Michael Bennett’s 1987 work is a supreme achievement when it comes to better understanding the early years of Henry VII’s reign, a period typically given short shrift by most historians. Considered by many to the be ultimate authority when it comes to the events of 1487, Bennett’s research is the most thorough and insightful that you will come across. Often passed over in favor of the later, more infamous Warbeck conspiracy, the rebellion and subsequent battle described in these pages put a definitive stop to the War of the Roses and ultimately determined the course of the nation in the years following.
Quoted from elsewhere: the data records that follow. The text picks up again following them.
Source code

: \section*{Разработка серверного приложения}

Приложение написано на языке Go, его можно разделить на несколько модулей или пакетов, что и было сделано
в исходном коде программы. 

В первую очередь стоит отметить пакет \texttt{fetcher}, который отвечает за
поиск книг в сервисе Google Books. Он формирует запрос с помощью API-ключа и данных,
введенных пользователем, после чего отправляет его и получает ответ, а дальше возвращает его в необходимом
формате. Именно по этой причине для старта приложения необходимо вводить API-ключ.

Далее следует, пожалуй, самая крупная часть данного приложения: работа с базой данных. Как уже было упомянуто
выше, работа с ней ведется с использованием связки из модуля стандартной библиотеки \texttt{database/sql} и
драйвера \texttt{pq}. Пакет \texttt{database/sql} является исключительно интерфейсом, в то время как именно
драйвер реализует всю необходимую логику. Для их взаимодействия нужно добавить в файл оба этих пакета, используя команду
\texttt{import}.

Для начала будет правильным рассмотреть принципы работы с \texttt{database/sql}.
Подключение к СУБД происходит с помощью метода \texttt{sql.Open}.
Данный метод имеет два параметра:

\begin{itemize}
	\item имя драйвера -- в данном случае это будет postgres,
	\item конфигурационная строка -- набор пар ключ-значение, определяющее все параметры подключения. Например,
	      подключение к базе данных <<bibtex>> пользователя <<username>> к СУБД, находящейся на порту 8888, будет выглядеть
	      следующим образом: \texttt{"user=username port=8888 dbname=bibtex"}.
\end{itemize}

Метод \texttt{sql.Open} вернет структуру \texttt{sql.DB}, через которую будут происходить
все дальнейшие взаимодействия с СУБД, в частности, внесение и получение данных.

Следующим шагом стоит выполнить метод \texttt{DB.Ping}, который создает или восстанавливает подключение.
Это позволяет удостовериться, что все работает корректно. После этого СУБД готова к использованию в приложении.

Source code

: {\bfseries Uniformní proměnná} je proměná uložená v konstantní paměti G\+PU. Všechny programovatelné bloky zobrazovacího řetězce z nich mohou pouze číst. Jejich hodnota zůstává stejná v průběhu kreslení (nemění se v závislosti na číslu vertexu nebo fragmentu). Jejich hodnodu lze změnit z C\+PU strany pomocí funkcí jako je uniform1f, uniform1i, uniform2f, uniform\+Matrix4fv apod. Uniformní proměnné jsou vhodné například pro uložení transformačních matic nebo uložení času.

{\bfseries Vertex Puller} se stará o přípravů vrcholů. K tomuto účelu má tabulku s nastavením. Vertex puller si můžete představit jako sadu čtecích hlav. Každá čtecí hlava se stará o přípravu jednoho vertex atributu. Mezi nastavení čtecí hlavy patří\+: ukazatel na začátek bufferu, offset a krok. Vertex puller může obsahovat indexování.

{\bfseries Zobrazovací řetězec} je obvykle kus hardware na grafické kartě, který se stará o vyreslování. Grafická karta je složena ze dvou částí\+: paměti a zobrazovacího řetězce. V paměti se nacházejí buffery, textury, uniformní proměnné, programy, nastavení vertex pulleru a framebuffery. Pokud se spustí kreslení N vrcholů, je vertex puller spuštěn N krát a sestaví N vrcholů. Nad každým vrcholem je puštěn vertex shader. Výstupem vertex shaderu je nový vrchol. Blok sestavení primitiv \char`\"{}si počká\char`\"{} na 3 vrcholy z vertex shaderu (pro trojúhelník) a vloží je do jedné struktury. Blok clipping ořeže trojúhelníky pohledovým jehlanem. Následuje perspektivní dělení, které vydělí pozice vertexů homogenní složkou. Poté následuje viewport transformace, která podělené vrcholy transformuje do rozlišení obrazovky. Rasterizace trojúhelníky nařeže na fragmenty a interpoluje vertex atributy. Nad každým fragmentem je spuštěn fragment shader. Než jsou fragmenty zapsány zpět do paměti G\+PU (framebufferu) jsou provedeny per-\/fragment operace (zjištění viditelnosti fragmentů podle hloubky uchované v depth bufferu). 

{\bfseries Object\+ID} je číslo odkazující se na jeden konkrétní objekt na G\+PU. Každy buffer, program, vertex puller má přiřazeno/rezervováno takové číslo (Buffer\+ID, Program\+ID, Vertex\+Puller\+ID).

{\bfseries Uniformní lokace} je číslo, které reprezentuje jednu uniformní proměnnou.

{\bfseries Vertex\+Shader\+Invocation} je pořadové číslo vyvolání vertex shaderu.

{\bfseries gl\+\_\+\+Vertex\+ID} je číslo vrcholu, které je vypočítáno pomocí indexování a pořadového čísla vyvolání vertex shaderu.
Lambert Simnel, a 10-year old boy of uncertain origin or name (Lambert Simnel was most likely an alias) was groomed to impersonate first Richard, Duke of York (Edward IV’s son) but was later put forward as Edward, Earl of Warwick (Edward IV’s nephew). The Anglo-Irish politics of the era being what they were and with the strong financial backing of Edward IV’s sister, Margaret of Burgundy, disaffected Yorkists (even those who had pledged their loyalty to the Tudor regime), flocked to his banner, crowning the boy King Edward VI in Dublin in May. Led by the earl of Kildare, the earl of Lincoln (another nephew of Edward IV), and Viscount Lovell, the rebels amassed a large force of mercenaries and set out to invade England and put young Simnel on Henry VII’s throne. Banking on local support after landing in the northwest of England in June, the rebels moved with remarkable speed into the heart of the country.
What the Tudor regime knew and when they knew it will probably never be known. In fact, precisely how, when, and why events unfolded as they did remain unclear today. Many things remain mysterious: why the Earl of Warwick was impersonated (the only York prince still alive in the Tower at the time by most accounts) when the (most likely deceased) sons of Edward IV would have been a stronger symbol to attract additional support? Who was Lambert Simnel really and how was he groomed to be an impersonator? Although they were loyal Yorkists, why did the Irish fall so thoroughly for a contender with so few credentials? And when did the earl of Lincoln (the true heir to the house of York) join the rebellion and why did he do so when it would have made more sense for him, rather than Warwick, to succeed to the throne?
Facing the first real threat to his rule, however, Henry VII mobilized his forces and prepared to defend his throne. Meeting just south of Newark, the rebels met with the well organized mass of the royal army, a force over twice their size. The outcome of the battle and Henry’s course after the fact decided the country’s fate for the next few centuries.
Meticulously researched, no where else can this level of detail be found about the Simnel rebellion of 1487. Bennett provides clear evidence as to why this “lesser” rebellion was the key turning point in the king’s reign and how much this rebellion shaped not only Henry VII’s reign and the whole Tudor dynasty, but also the country’s focus as it changed from civil war to a more lawful existence at home and a more powerful position abroad.